Photograph: Darko Vojinovic/AP



The people of Serbia are no strangers to social movements. From the student-led protests in 1996 to the Bulldozer Revolution in 2000 to the protests and sit-ins of today, Serbians have come together to protect what they think is important using any means that they can.

During our time in Serbia, we were able to meet the organizers of two different movements taking root in Belgrade. Both had a similar goal: to not allow Belgrade’s commercialization to destroy its history and culture. One sought to achieve this by occupying theatres that had once hosted independent movie makers and cinephiles. Having fallen into a state of disrepair, these theatres were nothing but empty halls void of the cheers and laughs that had filled them in the past. Their real estate was tempting for many a buyer though. These theatres would be reduced to nothing more than supermarket chains and clubs. A group of young adults in Belgrade took it upon themselves to occupy the theatres and restore them to their former glory before this happened to them.

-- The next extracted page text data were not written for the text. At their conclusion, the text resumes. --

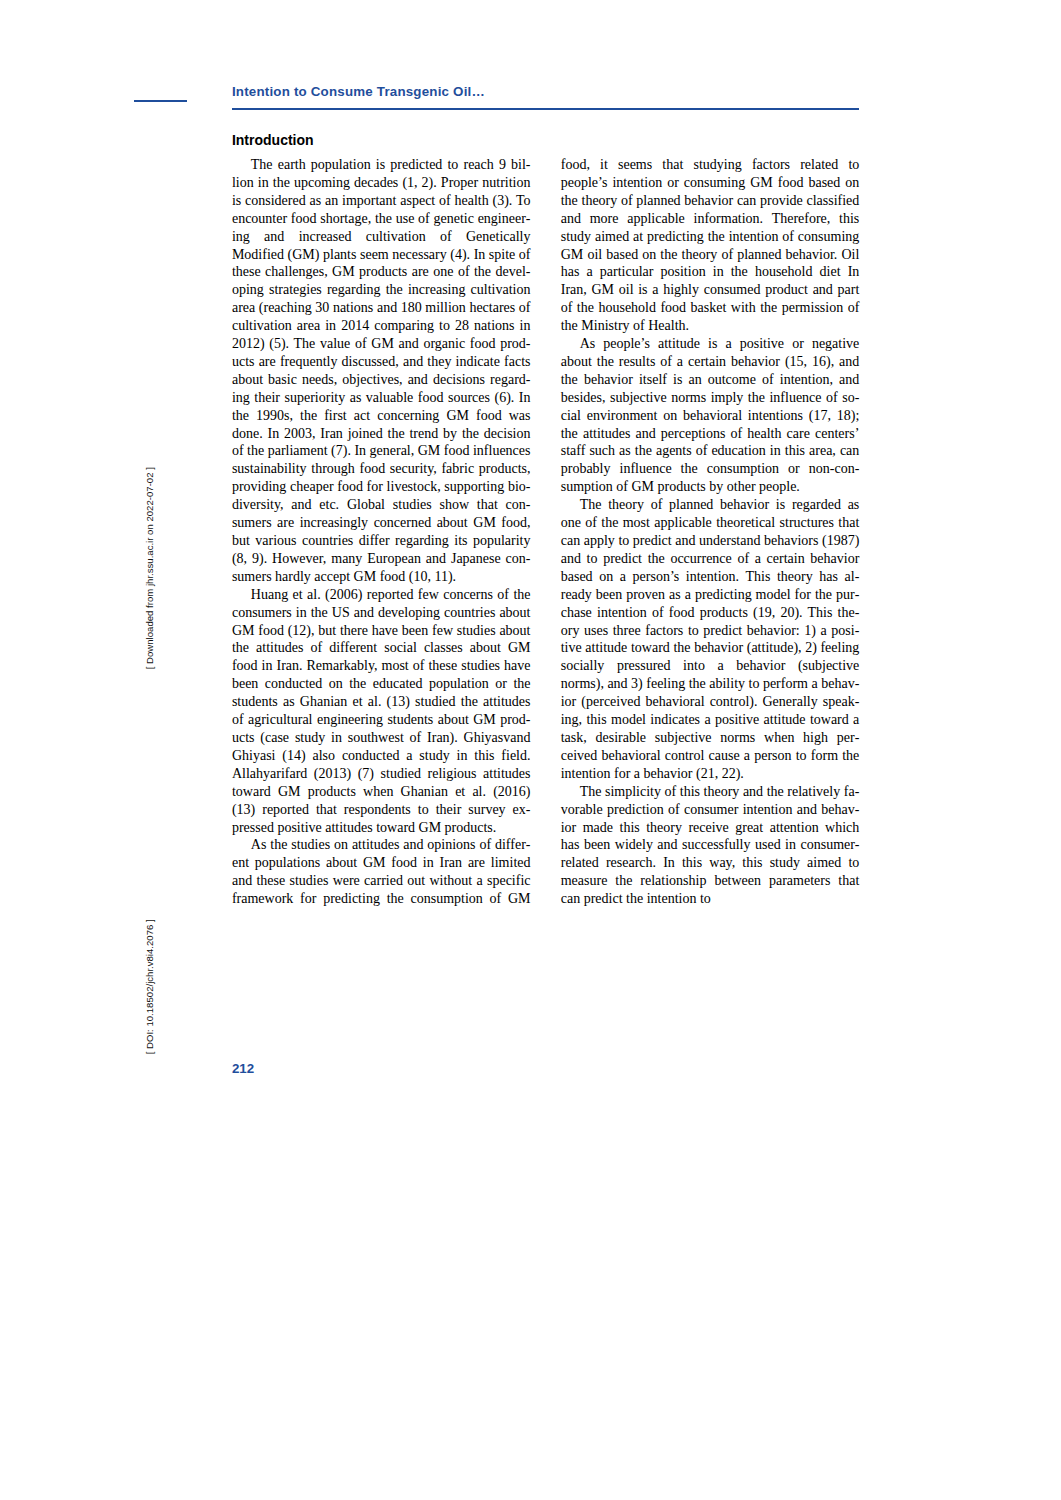Intention to Consume Transgenic Oil…
Introduction
The earth population is predicted to reach 9 billion in the upcoming decades (1, 2). Proper nutrition is considered as an important aspect of health (3). To encounter food shortage, the use of genetic engineering and increased cultivation of Genetically Modified (GM) plants seem necessary (4). In spite of these challenges, GM products are one of the developing strategies regarding the increasing cultivation area (reaching 30 nations and 180 million hectares of cultivation area in 2014 comparing to 28 nations in 2012) (5). The value of GM and organic food products are frequently discussed, and they indicate facts about basic needs, objectives, and decisions regarding their superiority as valuable food sources (6). In the 1990s, the first act concerning GM food was done. In 2003, Iran joined the trend by the decision of the parliament (7). In general, GM food influences sustainability through food security, fabric products, providing cheaper food for livestock, supporting biodiversity, and etc. Global studies show that consumers are increasingly concerned about GM food, but various countries differ regarding its popularity (8, 9). However, many European and Japanese consumers hardly accept GM food (10, 11).
Huang et al. (2006) reported few concerns of the consumers in the US and developing countries about GM food (12), but there have been few studies about the attitudes of different social classes about GM food in Iran. Remarkably, most of these studies have been conducted on the educated population or the students as Ghanian et al. (13) studied the attitudes of agricultural engineering students about GM products (case study in southwest of Iran). Ghiyasvand Ghiyasi (14) also conducted a study in this field. Allahyarifard (2013) (7) studied religious attitudes toward GM products when Ghanian et al. (2016) (13) reported that respondents to their survey expressed positive attitudes toward GM products.
As the studies on attitudes and opinions of different populations about GM food in Iran are limited and these studies were carried out without a specific framework for predicting the consumption of GM food, it seems that studying factors related to people’s intention or consuming GM food based on the theory of planned behavior can provide classified and more applicable information. Therefore, this study aimed at predicting the intention of consuming GM oil based on the theory of planned behavior. Oil has a particular position in the household diet In Iran, GM oil is a highly consumed product and part of the household food basket with the permission of the Ministry of Health.
As people’s attitude is a positive or negative about the results of a certain behavior (15, 16), and the behavior itself is an outcome of intention, and besides, subjective norms imply the influence of social environment on behavioral intentions (17, 18); the attitudes and perceptions of health care centers’ staff such as the agents of education in this area, can probably influence the consumption or non-consumption of GM products by other people.
The theory of planned behavior is regarded as one of the most applicable theoretical structures that can apply to predict and understand behaviors (1987) and to predict the occurrence of a certain behavior based on a person’s intention. This theory has already been proven as a predicting model for the purchase intention of food products (19, 20). This theory uses three factors to predict behavior: 1) a positive attitude toward the behavior (attitude), 2) feeling socially pressured into a behavior (subjective norms), and 3) feeling the ability to perform a behavior (perceived behavioral control). Generally speaking, this model indicates a positive attitude toward a task, desirable subjective norms when high perceived behavioral control cause a person to form the intention for a behavior (21, 22).
The simplicity of this theory and the relatively favorable prediction of consumer intention and behavior made this theory receive great attention which has been widely and successfully used in consumer-related research. In this way, this study aimed to measure the relationship between parameters that can predict the intention to
212
[ DOI: 10.18502/jchr.v8i4.2076 ]
[ Downloaded from jhr.ssu.ac.ir on 2022-07-02 ]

Another group in Belgrade had different means but a similar goal. Along with the development of Serbia economically came the interest of outside investors. The bank of the Sava River was a prime place for these investors to set their sights upon. Rallied behind the symbol of a duck, this group in Belgrade has sought to protect the historical and aesthetic features of this land along the river from the impeding commercialization.

Times have changed, but the people have not. The people of Belgrade still believe in the power of coming together and forming a movement. From revolutions to protests to sit-ins, the purposes and means have changed, but I doubt that the emotions that tie them together will ever really change.